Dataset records
Content starts

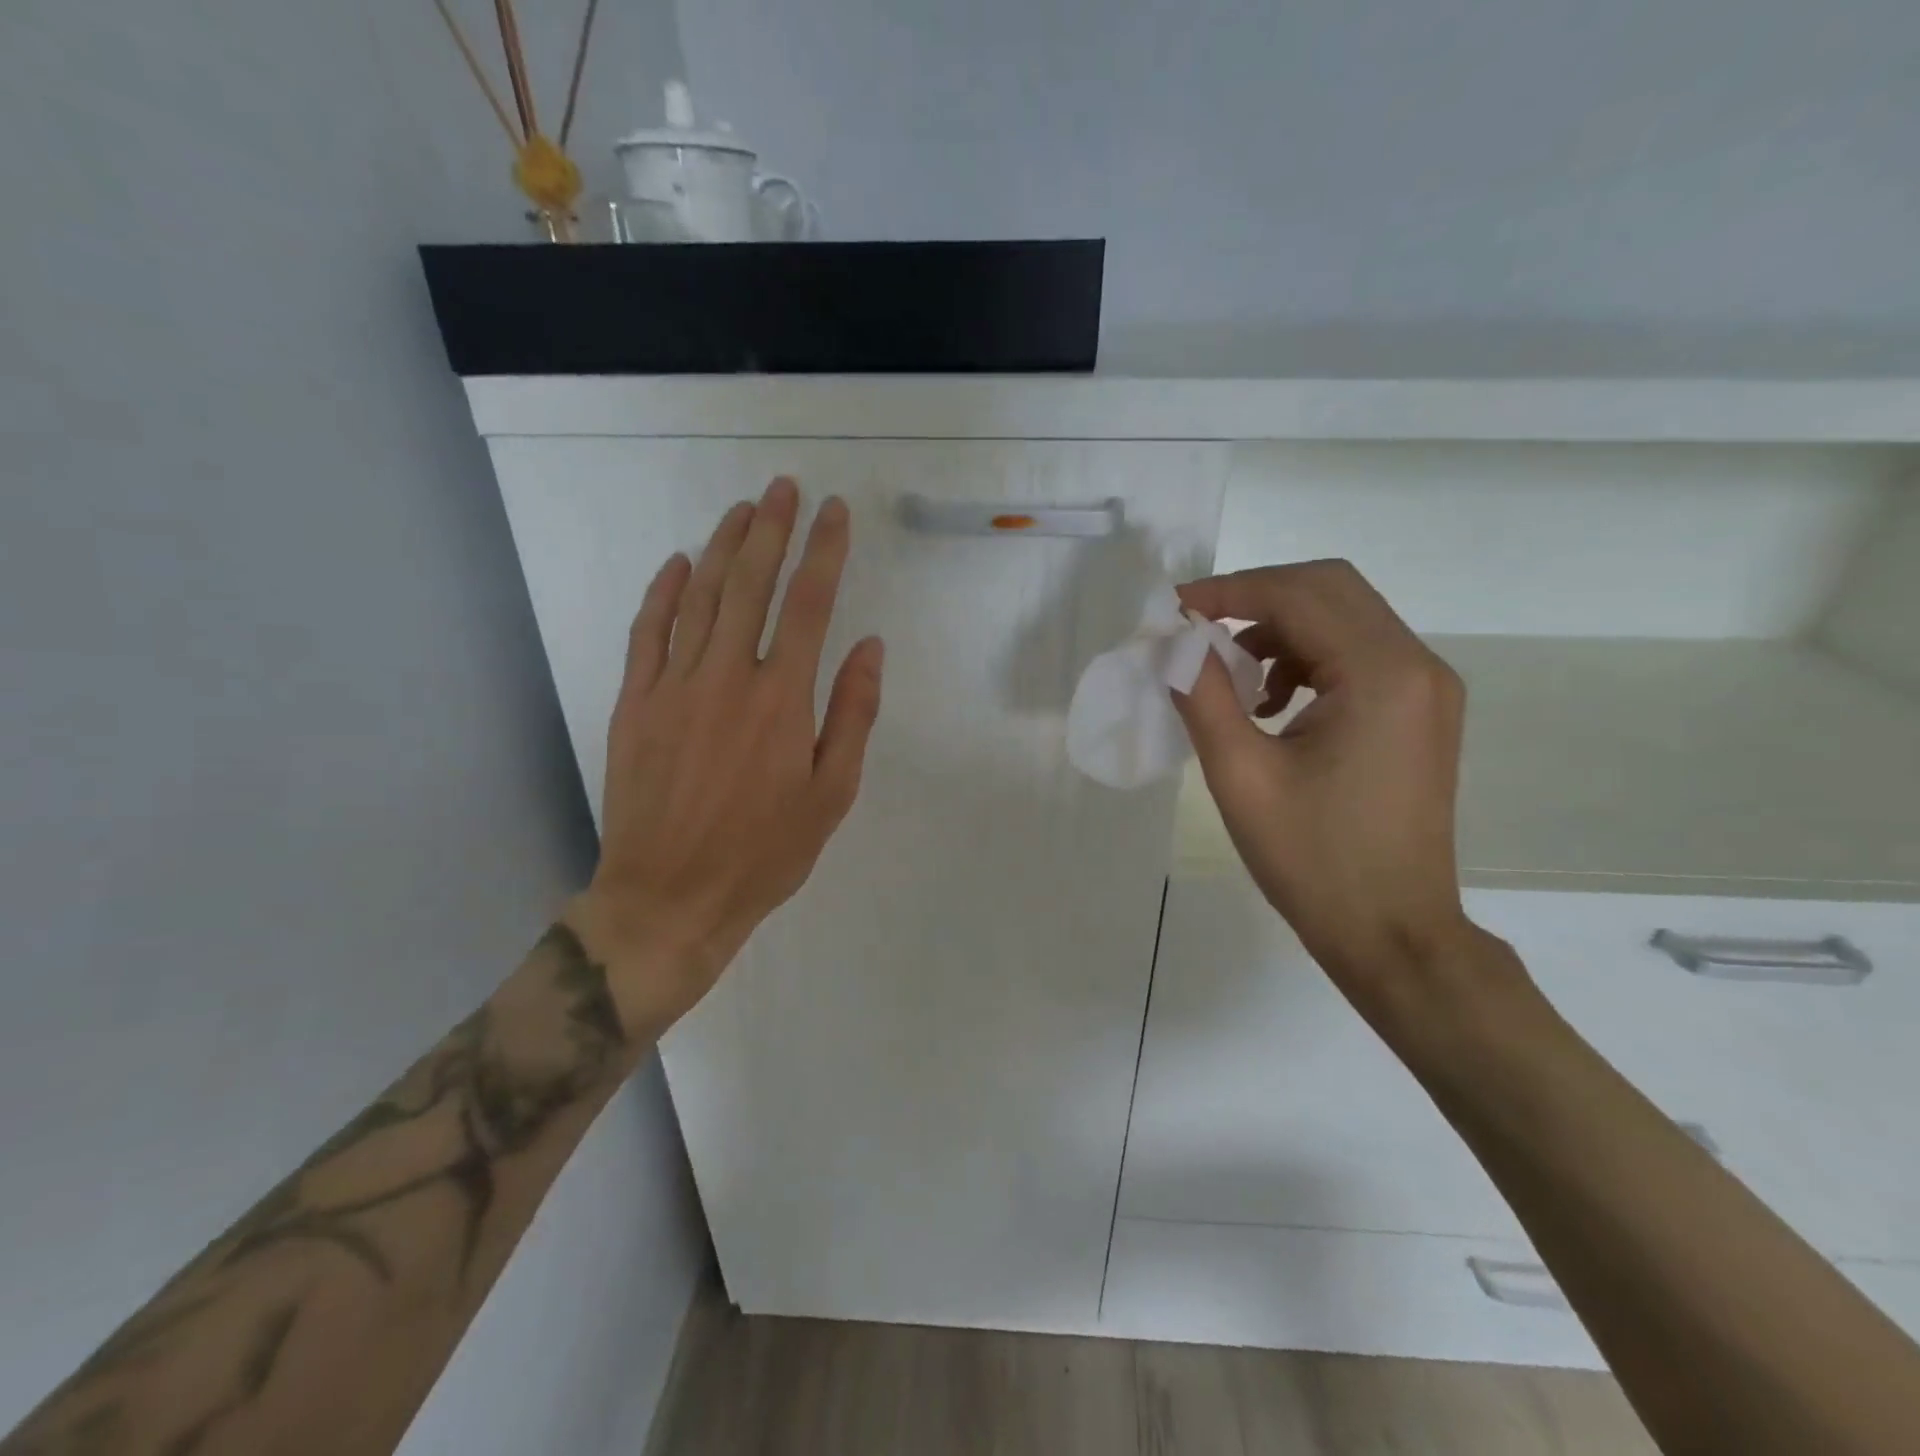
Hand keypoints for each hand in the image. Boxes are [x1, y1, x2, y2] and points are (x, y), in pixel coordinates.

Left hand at [568, 477, 883, 1030]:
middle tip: (784, 488)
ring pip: (700, 598)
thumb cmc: (764, 853)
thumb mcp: (831, 794)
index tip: (835, 512)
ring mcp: (674, 686)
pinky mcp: (634, 703)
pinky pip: (648, 632)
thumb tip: (869, 646)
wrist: (670, 897)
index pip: (810, 605)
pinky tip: (678, 564)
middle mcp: (728, 677)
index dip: (825, 552)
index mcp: (783, 700)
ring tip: (743, 510)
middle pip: (752, 585)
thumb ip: (853, 714)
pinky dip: (663, 593)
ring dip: (723, 548)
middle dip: (772, 530)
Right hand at [1173, 560, 1475, 1008]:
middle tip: (1196, 630)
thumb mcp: (1240, 775)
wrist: (1393, 934)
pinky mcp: (1420, 711)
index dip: (1227, 592)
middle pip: (1329, 589)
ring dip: (1279, 629)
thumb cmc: (1313, 861)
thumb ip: (1201, 694)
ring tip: (1231, 679)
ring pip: (1344, 617)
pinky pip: (1357, 654)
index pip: (1298, 594)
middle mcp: (1417, 665)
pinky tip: (1271, 703)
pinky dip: (1305, 658)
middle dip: (1254, 598)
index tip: (1171, 611)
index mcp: (1381, 675)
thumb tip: (1170, 640)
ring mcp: (1426, 688)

Content ends

Only the lines above starting with the one with "index tip: (835, 512)" and going through the one with "middle dip: (1254, 598)" are to be copied, word for word and with both ends kept.

TASK RESULT ::
index tip: (835, 512)
ring mcp: (674, 686)
pinky mcp: (634, 703)
pinky pip: (648, 632)
thumb tip: (869, 646)
wrist: (670, 897)
index pip: (810, 605)
pinky tip: (678, 564)
middle mcp: (728, 677)
index dip: (825, 552)
index mcp: (783, 700)
ring tip: (743, 510)
middle pip: (752, 585)
thumb ip: (853, 714)
pinky dip: (663, 593)
ring dip: (723, 548)
middle dip: (772, 530)
Right hand at [1173, 560, 1475, 1008]:
middle tip: (1196, 630)
thumb mcp: (1240, 775)
wrist: (1393, 934)
pinky mcp: (1420, 711)
index dip: (1227, 592)
middle pip: (1329, 589)
ring dip: (1279, 629)
thumb cmc: (1313, 861)
thumb ip: (1201, 694)
ring tip: (1231, 679)
ring pip: (1344, 617)
pinky pip: (1357, 654)
index pip: (1298, 594)
middle mcp: (1417, 665)
pinky tip: (1271, 703)
pinky dip: (1305, 658)
middle dip: (1254, 598)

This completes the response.